An Old Woman Cooking Eggs, Diego Velazquez, 1618. National Gallery of Scotland, NG 2180
An Old Woman Cooking Eggs, Diego Velazquez, 1618. National Gallery of Scotland, NG 2180

…could be pewter. Or do I mean tin? Carolina had excellent points about pewter being, yes, that shiny, though we think it is not. Our perception is probably based in large part upon the extant items in museum collections. And museums don’t polish their pewter–at least we don’t, and I don’t know anyone who does. Is it because we’re so unaccustomed to using pewter daily that we no longer know how to care for it?

Covered chalice, pewter, c. 1756-1780. Philadelphia Museum of Art, 2008-110-1a,b
Covered chalice, pewter, c. 1756-1780. Philadelphia Museum of Art, 2008-110-1a,b

I thought it could be interesting to experiment with polishing pewter (not in the collection) so I turned for advice to that touchstone of housework past, Hannah Glasse.  In The Servants Directory, Part V: The Scullion Mrs Glasse lays out To clean Pewter, Tin, and Copper.

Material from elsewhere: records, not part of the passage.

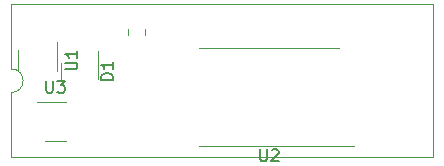
<source format=gbr>
%TF.GenerationSoftware,KiCad,Pcbnew,7.0.5-7.0.5~ubuntu20.04.1*%
%TF.CreationDate,2023-07-18T12:44:14+02:00*%
%TF.ProjectId,EpromEMU_BOT,4570726f-6d45-44d5-955f-424f542e6b69,rev?*%
%TF.SameCoordinates,Original*%
%TF.FileFunction,Legend,Top*%
%TF.FilePolarity,Positive*%
%FSLAX46Y46*%
G04 Gerber Fmt 4.6, Leading zero omitted, Abs format (unit mm)*
G04 Created by KiCad (PCBNEW 7.0.5-7.0.5~ubuntu20.04.1) date 2023-07-18 12:44:14*
%MOMM*%
%LPD*%
G01*
G04 APERTURE LIST*
%ADD10C,0.150000*%
%ADD11C,0.120000*%
G04 APERTURE END LIST*
D10*
%TO.C,D1*%
X108925219Y-91138994D02*
X107925219Y-91138994D01*
X107925219Y-91138994D02*
X107925219Y-90900899D01*
X107925219Y-90900899D02*
X107972838Y-90758042D01*
X107972838Y-90758042D02*
X108068076Y-90662804D01*
X108068076Y-90662804D02*
X108163314Y-90615185D01*
X108163314Y-90615185D02*
X108353790Y-90567566D01*
X108353790Y-90567566D02*
X108496647Y-90567566D01*
X108496647Y-90567566D02*
X108687123Y-90615185D01*
X108687123Y-90615185D02*
X108782361Y-90662804D01*
X108782361Y-90662804D02*
X108877600Y-90758042D01*
X108877600Y-90758042D02*
X108925219Y-90900899D01*
X108925219Y-90900899D02*
X108925219Y-91138994D01*
X108925219Y-89615185D02*
X108925219Y-90186613D01*
X108925219Y-89900899D02*
X107925219Y-89900899D01*
X107925219Y-89900899D02*
X108068076Y-89996137D01*
X108068076Y-89996137D02*
X108163314Y-90091375D01*
X108163314Y-90091375D02*
X108210933Y-90186613D01*
%TO.C,U3*%
X103276495Y-91220619D02*
X103276495Y-92030142D01*
X103276495Y-92030142D02*
X103324114Y-92125380D01*
X103324114Y-92125380D02*
X103371733Y-92173000D01*
X103371733Y-92173000D02*
X103466971Y-92220619D01*
X103466971Y-92220619D02*
X103657447Y-92220619D01*
X103657447Y-92220619D02*
X103752685Y-92173000D01*
X103752685Y-92173000D02*
X103800304Y-92125380D01*
X103800304Y-92125380D02*
X103847923Y-92030142D01*
X103847923Y-92030142D02*
X103847923Y-91220619D01*
X104228876Y-91220619D02*
X104847923Y-91220619D01*
X104847923Y-91220619D02*
X104514590Y-91601571D01*
X104514590Y-91601571D02*
X104657447Y-91601571D01*
X104657447Y-91601571D02*
X104752685Y-91649190D01*
X104752685Y-91649190D02*
X104800304Y-91696809D01*
X104800304Y-91696809D02*
X104847923Y-91792047D01*
X104847923Y-91792047D02*
X104847923Y-92030142D01*
X104847923Y-92030142D02*
X104800304Y-92125380D01*
X104800304Y-92125380D02*
X104752685Y-92173000D01*
X104752685Y-92173000D02*
X104657447Y-92220619D01*
X104657447Y-92220619D02*
X104371733Y-92220619D01*
X104371733Y-92220619D02*
X104276495Y-92173000D01*
X104276495Y-92173000D02*
X104228876Y-92125380D01*
%TO.C,U1*%
X104894619Y-90246104D02*
X105704142Y-90246104D01*
X105704142Y-90246104D02*
X105799380Y-90198485D01*
X105799380Y-90198485D02*
X105847000Y-90150866D01*
X105847000Y-90150866D02*
X105894619Y-90055628D01*
X105894619Y-90055628D02*
X105894619Y-89865152D01*
X105894619Y-89865152D02*
X105847000Y-89769914D01*
X105847000Y-89769914D02*
X105799380Y-89722295D01*
X105799380Y-89722295D02*
X105704142Y-89674676D01*
X105704142Y-89674676D02*
X104894619Y-89674676D01*
X105894619Y-88674676D02*
X105894619Y-89246104D01*
X105894619Y-88960390D02*
X104894619Y-88960390D01*
X104894619Y-88960390D02*
X105037476Y-89055628D01*
X105037476Y-89055628D02*
X105132714Y-89150866D01*
X105132714Y-89150866D02*
X105180333Y-89246104D01*
%TO.C,U2*%
X121381215Y-97021419D02*
X121381215Y-97830942D01*
X121381215Y-97830942D02*
X121428834Y-97926180D01*
X121428834Y-97926180D02*
X121476453Y-97973800D01*
X121476453Y-97973800D02*
X121571691Y-98021419D01*
X121571691Y-98021419D02*
X121762167Y-98021419D01*
X121762167Y-98021419D02*
X121857405Y-97973800D01*
X121857405Y-97973800D02*
X121905024Y-97926180D01*
X121905024Y-97926180D02*
X121952643Y-97830942D01*
X121952643Y-97830942D02*
X121952643Y-97021419D01*
X122381215Y-97116657D02*
X122428834Y-97069038D01*
X122428834Y-97069038D02*
X122524072Y-97021419D01*
X122524072Y-97021419D02*
X122762167Y-97021419D01*
X122762167Y-97021419D02*
X122857405Y-97069038D01*
X122857405Y-97069038D02*
X122905024Y-97116657D01*
X122905024Y-97116657D02*
X122952643Y-97211895D01*
X122952643Y-97211895D02*
X122952643Y-97307133D01*
X122952643Y-97307133D02*
X122905024Y-97449990D01*
X122905024Y-97449990D02*
X122333596Y-98021419D01*
X122333596Y-98021419D02*
X122952643Y-98021419D01*
D11*
%TO.C,D1*%
X107630400Y-90400900D02*
X107630400Y-91050900D01*
X104510400Y-90400900D02*
X104510400Y-91050900D01*
X107630400Y-90400900D02*
X107630400Y-88725900D01*
X104510400Y-90400900D02*
X104510400Y-89750900D01*
%TO.C,U3*%
X104938400Y-93055800D02*
X102488400Y-93055800D01*
X103138400Y-96275800D02*
X104938400Y-96275800D01*
%TO.C,U1*%
X104149800Y-90384200D02*
X104149800Y-87934200D01*
X100929800Y-88584200D02*
X100929800Y-90384200D01*
%TO.C,U2*%
X122143120Y-88456600D02*
X116243120Y-88456600D01*
X122143120Y-88456600D02*
X128043120Y-88456600D01*
X122143120Y-96776600D02*
X129343120Y-96776600D01*
X122143120Y-96776600D02*
X116243120Y-96776600D01*
%TO.C,U7*%
X100320800Y-97671400D02*
X136000800Y-97671400D01*
X136000800Y-97671400D02*
X136000800Y-84751400D01*
X100320800Y-92211400D02*
X100320800Y-97671400D01*
X100320800Y-84751400D02*
X100320800Y-90211400D01*
X136000800Y-84751400D02*
X100320800Y-84751400D01*
X100320800Y-92211400D02*
G75*
G03*
X100320800Y-90211400I0J1000000D01*
G01*
%TO.C,C4*%
X111631400Y-87332452D02*
X111631400Y-86809948D01*
X110161400Y-87332452D02*
X110161400Y-86809948D01*
%TD*%
M02*

</source>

Take a pail of wood-ashes (either from the baker’s dyer’s, or hot-pressers; the latter is the best) half a pail of unslack’d lime, and four pails of soft water; boil them all in a copper together, stirring them; when they have boiled about half an hour, take it all together out of the copper into a tub, and let it stand until cold, then pour off the clear, and bottle for use.

When you clean your pewter, lay a flannel on the dresser; set your dishes one on another by themselves, the plates to likewise; then heat liquor according to the quantity you have to clean, pour some on the uppermost plate and dish, and as you use them pour it on the other. Take a piece of tow to rub them with, then having two little basons of red sand, pour some of the liquor on each; with the first scour your plates well, and rince them in cold water; with the second clean them, rince them into two waters, set them to dry, and they will look like new. Thus you may clean them at any time with very little trouble.

Very little trouble for you, Hannah Glasse! The red sand is definitely something museums won’t do: we have this prejudice about not abrading the collections, or applying chemicals, so the lime/ash/soft water mix probably won’t appear in our workroom either.

Willem Claesz.Heda, Still life with gilt goblet, 1635. Rijksmuseum, Amsterdam
Willem Claesz.Heda, Still life with gilt goblet, 1635. Rijksmuseum, Amsterdam

I also took a look in my books for paintings that showed pewter with sheen, and for objects. I suspect that pewter’s softness will not allow it to achieve the high-gloss shine of tin, but that it can be brought to brightness. I do think the best way to find out is to start polishing, so I’m in the market for some wood-ashes from the hot-pressers, and a good place to lay a fire and boil some chemicals. Who wouldn’t volunteer for open-fire chemical boiling?